The big map of the expansion is still littered with collectibles, world events and wealth to cram your pockets with. There are even a few monasteries to loot, but none of this is new. The equality would have been somewhat offset if Paris had looked more prominent, but that’s not the case. If you told me it was any other part of England, or really any part of Central Europe, I would believe you.

That’s not to say the area can’t be beautiful. It is filled with lush nature, small towns and villages. Paris has its own charm but is losing the French accent and I couldn’t tell the difference between Paris in the ninth century and Hamburg, Germany. It’s just not characteristic; there are no landmarks to be seen or places that players want to visit quickly.

Freerunning through Paris during the siege.

Even the rest of the contents of the extension have this property. None of the missions, apart from the actual siege of Paris, are memorable. Again, this is the same content that players know from the main game. I followed NPCs, investigated things by holding a button for a moment, and smacking enemies to a pulp.

It’s just not characteristic; There are no sights to see or places to visit quickly.

Thankfully, there is some unique content in the Siege of Paris. Players will face off against cavalry, which is a decent threat, until they figure out how to fight it effectively. There are also rebel missions that players can take on at any time and earn new cosmetics. The DLC also marks the return of assassination missions that players may remember from previous games in the franchise. Players are tasked with taking out a specific target and exploring ways to murder their prey. However, these missions all steer the players towards an extremely obvious solution and leave behind the creativity of the players in their approach.

Our opinion

I’ve played a decent number of RPG expansions in my day, and most of them have built on what the base game does well. Whether it’s Blood and Wine from The Witcher 3 or Old World Blues from New Vegas, a good DLC takes the best aspects of the base game and highlights them with a unique, new spin. Assassin’s Creed Valhalla’s siege of Paris opposes this. The best parts of the game – its world and characters – stay in the dirt while a boring gameplay loop and clumsy story take center stage. Of course, some players will enjoy exploring more of this, but considering how long it takes to quit Valhalla, I couldn’t imagine coming back for seconds. When I first got to the version of the game from Paris, I saw an exhausted, burned-out country. When I left it, I could certainly empathize.

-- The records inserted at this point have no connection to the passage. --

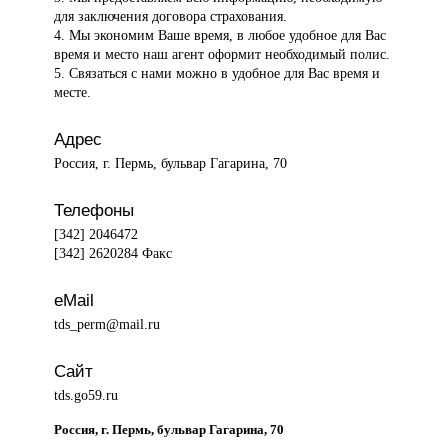
для заключения договора страхования.
4. Мы экономим Ваше время, в любое удобное для Вас
время и место наш агент оформит необходимый полис.
5. Связаться с нами можно в удобное для Вас время и
месте.
Адрес
Россия, г. Пермь, бульвар Гагарина, 70
Телефоны
[342] 2046472
[342] 2620284 Факс
eMail
tds_perm@mail.ru
Сайт
tds.go59.ru
Россия, г. Пермь, бульвар Гагарина, 70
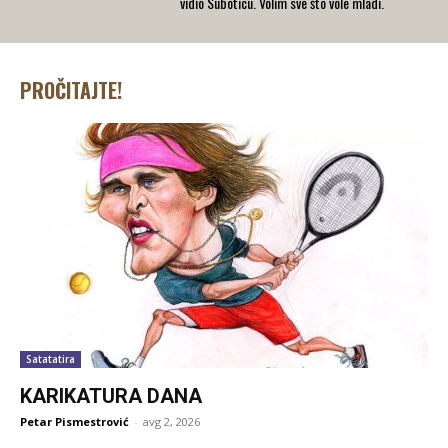
vidio Suboticu. Volim sve što vole mladi.
PROČITAJTE!
Satatatira
KARIKATURA DANA
Petar Pismestrović
-
avg 2, 2026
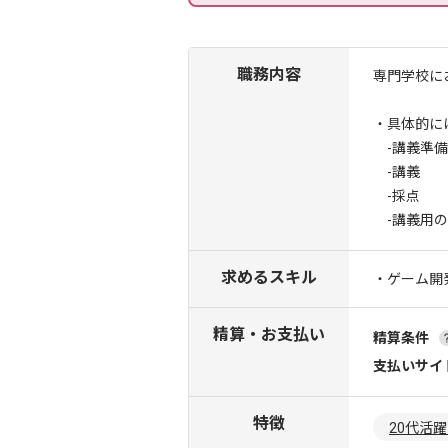
職務内容
専門学校に
・具体的に
-講義準備
-講義
-採点
-講義用の
求めるスキル
・ゲーム開
精算・お支払い
精算条件
支払いサイ
特徴
20代活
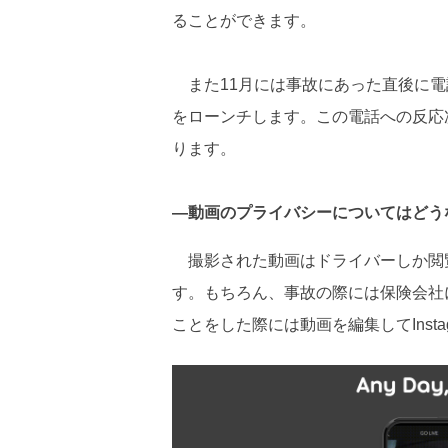
ることができます。
また11月には事故にあった直後に電話が
をローンチします。この電話への反応
ります。
―動画のプライバシーについてはどう
撮影された動画はドライバーしか閲覧
す。もちろん、事故の際には保険会社
ことをした際には動画を編集してInst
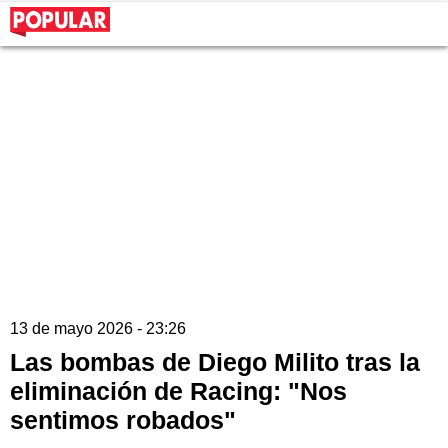
13 de mayo 2026 - 23:26
Las bombas de Diego Milito tras la
eliminación de Racing: "Nos
sentimos robados"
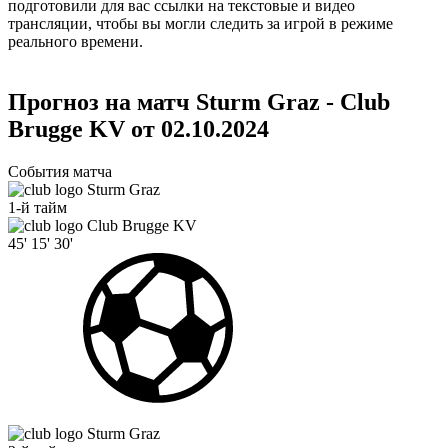
подготовили для вас ссылки на текстовые и видео
трансляции, чтобы вы могли следить за игрой в режиме
реального времени.
Прогноз на матч Sturm Graz - Club
Brugge KV от 02.10.2024
События матча
Sturm Graz
1-й тайм
Club Brugge KV
45'
15'
30'
Sturm Graz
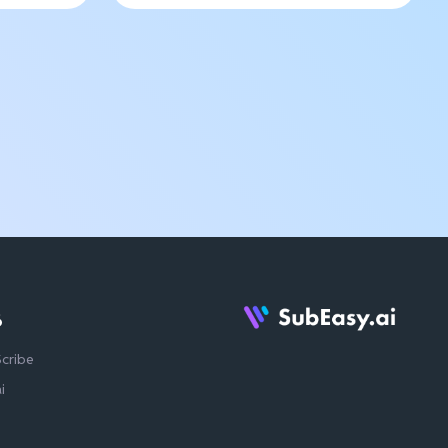
る
Scribe
i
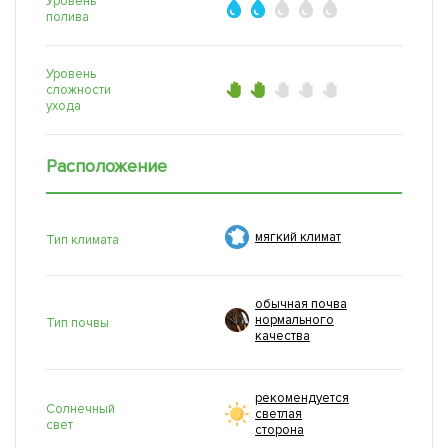
Уровень
полива
Уровень
сложности
ухода
Расположение
мягкий климат
Тип климата
обычная почва
нормального
Тип почвы
качества
рекомендуется
Солнечный
светлая
свет
сторона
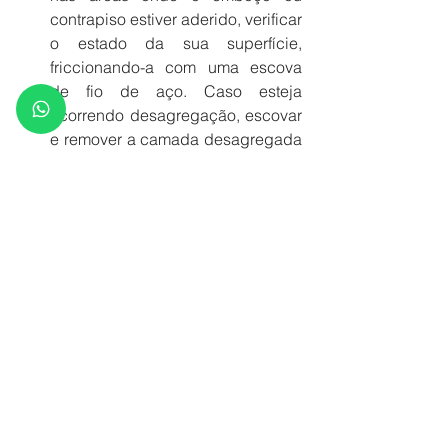
contrapiso estiver aderido, verificar 
o estado da sua superfície, 
friccionando-a com uma escova 
de fio de aço. Caso esteja 
ocorrendo desagregação, escovar 
e remover a camada desagregada 
até encontrar material firme e 
coeso;  
a regularização do emboço ou 
contrapiso nos locais onde sua 
superfície foi parcialmente 
removida deve ser feita com 
argamassa colante (a mesma 
usada para assentamento da 
cerâmica). A espessura dessa 
camada de regularização não 
deve exceder a 10 mm;  
se houver necessidade de 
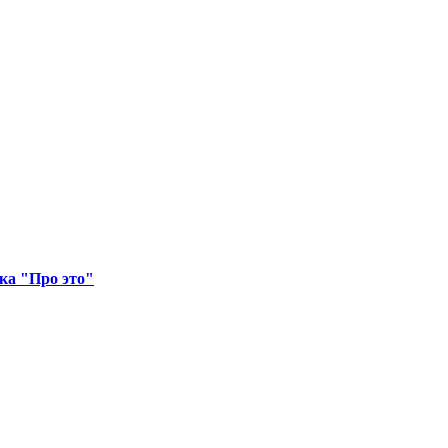
ка "Про это"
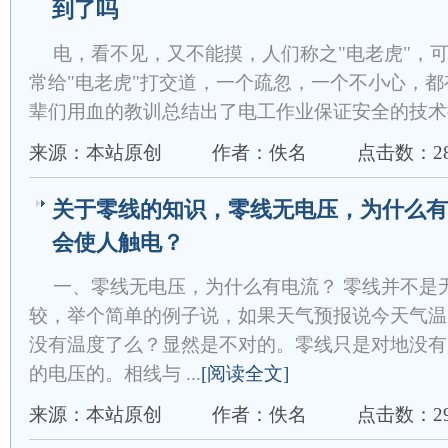
到了吗
电，看不见，又不能摸，人们称之"电老虎"，可
常给"电老虎"打交道，一个疏忽，一个不小心，
辈们用血的教训总结出了电工作业保证安全的技术
来源：本站原创
作者：佚名
点击数：28
关于零线的知识，零线无电压，为什么有
会使人触电？
一、零线无电压，为什么有电流？ 零线并不是
较，举个简单的例子说，如果天气预报说今天气温
没有温度了么？显然是不对的。零线只是对地没有
的电压的。相线与 ...
[阅读全文]
来源：本站原创
作者：佚名
点击数：29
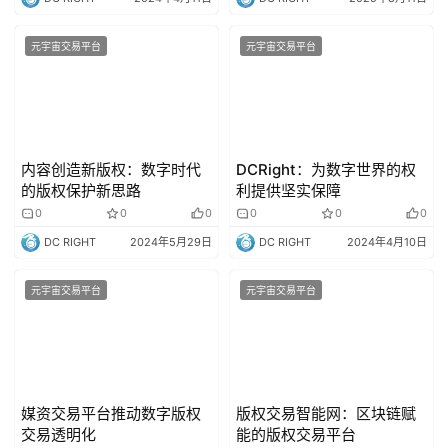
元宇宙交易平台
元宇宙交易平台
内容创造新版权：数字时代
DCRight：为数字世界的权
的版权保护新思路
利提供坚实保障
0
0
0
0
0
0
DC RIGHT
2024年5月29日
DC RIGHT
2024年4月10日
元宇宙交易平台
元宇宙交易平台
媒资交易平台推动数字版权
版权交易智能网：区块链赋
交易透明化
能的版权交易平台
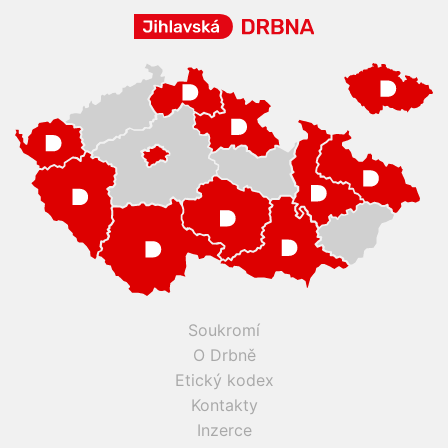
Soukromí
O Drbně
Etický kodex
Kontakty
Inzerce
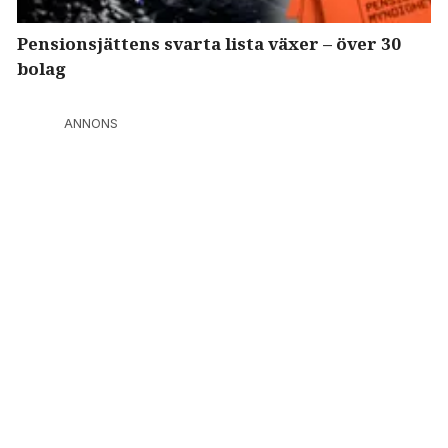
Pensionsjättens svarta lista växer – över 30
bolag
ANNONS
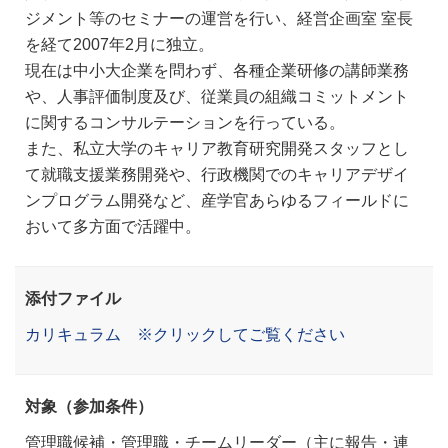
ジメント等のセミナーの運営を行い、経営企画室 室長
を経て2007年2月に独立。
現在は中小大企業を問わず、各種企業研修の講師業務
や、人事評価制度及び、従業員の組織コミットメント
に関するコンサルテーションを行っている。
また、私立大学のキャリア教育研究開発スタッフとし
て就職支援業務開発や、行政機関でのキャリアデザイ
ンプログラム開発など、産学官あらゆるフィールドに
おいて多方面で活躍中。
添付ファイル
カリキュラム ※クリックしてご覧ください
対象（参加条件）
管理職候補・管理職・チームリーダー（主に報告・連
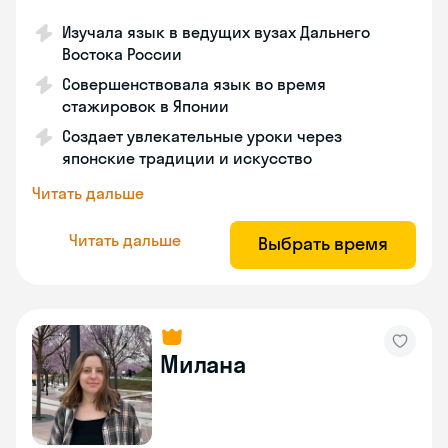
Изучала язык в ведущих вузах Дальнего
Востока России
Совершенствовала язык во время
стажировок в Японии
Создает увлекательные уроки через
японские традиции и искусство
Читать дальше
Читать дальше
Выбрать время
Милана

Is there a better alternative?

If you’re looking for some extra Assassin’s Creed adventures, try Odyssey’s The Fate of Atlantis DLC pack. It will take a while to finish, but it has a lot more unique content than you can find in The Siege of Paris.

How long it will take?

It took me about seven hours to complete the main story of The Siege of Paris. Completing the rest of the DLC content could easily eat up another 20 in my estimation.

Should you buy it?

No. When you’re done Assassin’s Creed Valhalla and not striving for more, there is no compelling reason to dive back in. The Siege of Paris doesn’t offer enough unique content to entertain everyone but the most ardent Assassin’s Creed fans.